With a work force that includes many women of childbearing age, how the vaccine could affect pregnancy and fertility were often the concern.

“It’s pregnancy, breastfeeding, fertility,” Hinchey said, listing common vaccine concerns.

The COVID vaccine wasn’t tested on pregnant women, so their concern makes sense to Dr. Stephen Thacker, associate chief medical officer and pediatric infectious disease specialist at Memorial Health. But he would counsel pregnant women toward vaccination because getting COVID late in pregnancy especially can be life threatening. The CDC includes pregnancy among the conditions that put people with COVID-19 at increased risk of developing severe illness, including an increased risk of death.
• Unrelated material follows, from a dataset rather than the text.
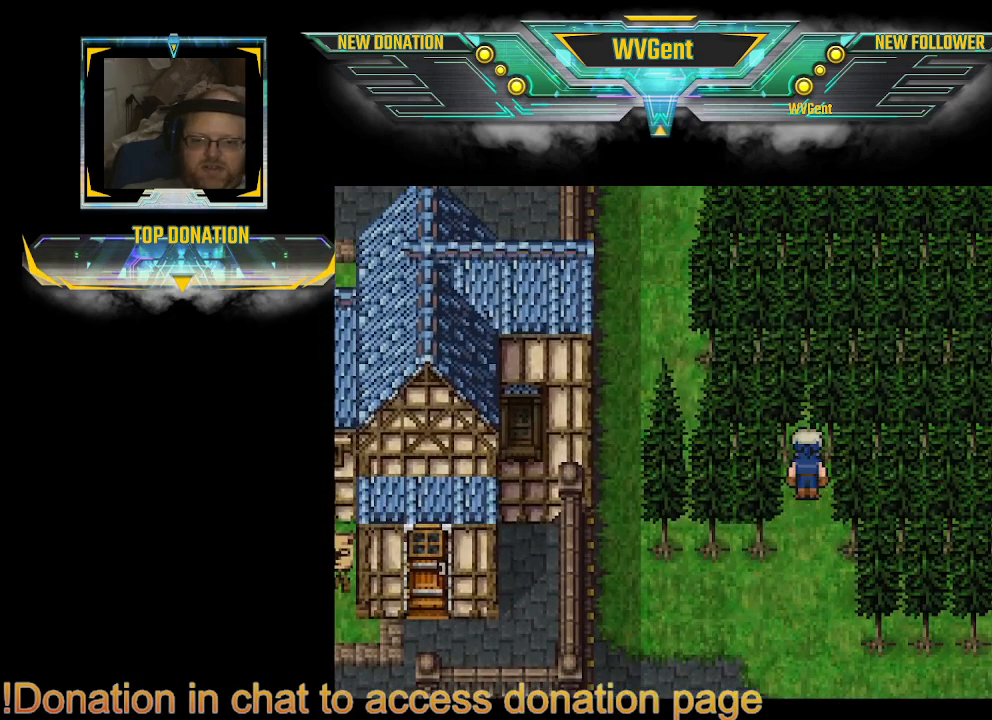
{"buttons": ["CIRCLE"], "left_stick": "left", "right_stick": "center", "events": [[133, "left_stick", "down"], [367, "left_stick", "left"]]}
On Monday Dr. Anthony Fauci, the nation’s leading infectious disease expert, said about 10,000 pregnant women in the U.S. have been vaccinated since the Food and Drug Administration authorized two vaccines, and so far there have been “no red flags.”

At St. Joseph’s/Candler, a sense of youthful invulnerability was another factor for some staffers.

“Some people are young; they just don’t think I’ll need it,” Hinchey said.

St. Joseph’s/Candler didn’t track vaccine acceptance by race.

“Because we were going after everyone: white, Black, Hispanic, you know, it didn’t matter to us,” Hinchey said.

But talking to people individually changed their minds of about two-thirds of the staffers who initially declined the vaccine, Hinchey said.

“And I would say that’s probably a couple of hundred people. And that’s a lot. That’s great,” he said.

The increase will mean more than 70% of St. Joseph’s/Candler staff will be vaccinated, a minimum level epidemiologists cite as necessary to achieve herd immunity.

“This is going to take explanation in a roll-up-your-sleeves and talk to people way,” Hinchey said. “And if you do that, you’ll find that many people will say, ‘Hmm, OK, I’m going to give it a try.’”

Tammi Brown, the Chatham County nurse manager with the health department, said the concern she hears most frequently is the speed with which the vaccine was developed and approved for emergency use.

She counters that worry with the scientific and the personal.

First, she encourages people to look at the data themselves, on the Centers for Disease Control and Prevention and its Advisory Committee on Immunization Practices website.

“I encourage them to look at the data, which is what I did,” she said. “You know, to make sure that you’re making an informed decision.”

The information supports that it is a safe vaccine and is effective, Brown said.

“The vaccine is not live, so it can’t give you COVID,” she said.

Like Ellis, she also leads by example. Brown was among the first people in Georgia to receive the vaccine.

“And I let them know that I got it,” she said. “I encouraged my mother who’s 78 years old to get it. And so if I’m going to encourage it for myself and my mother, then obviously, it’s something that I trust.”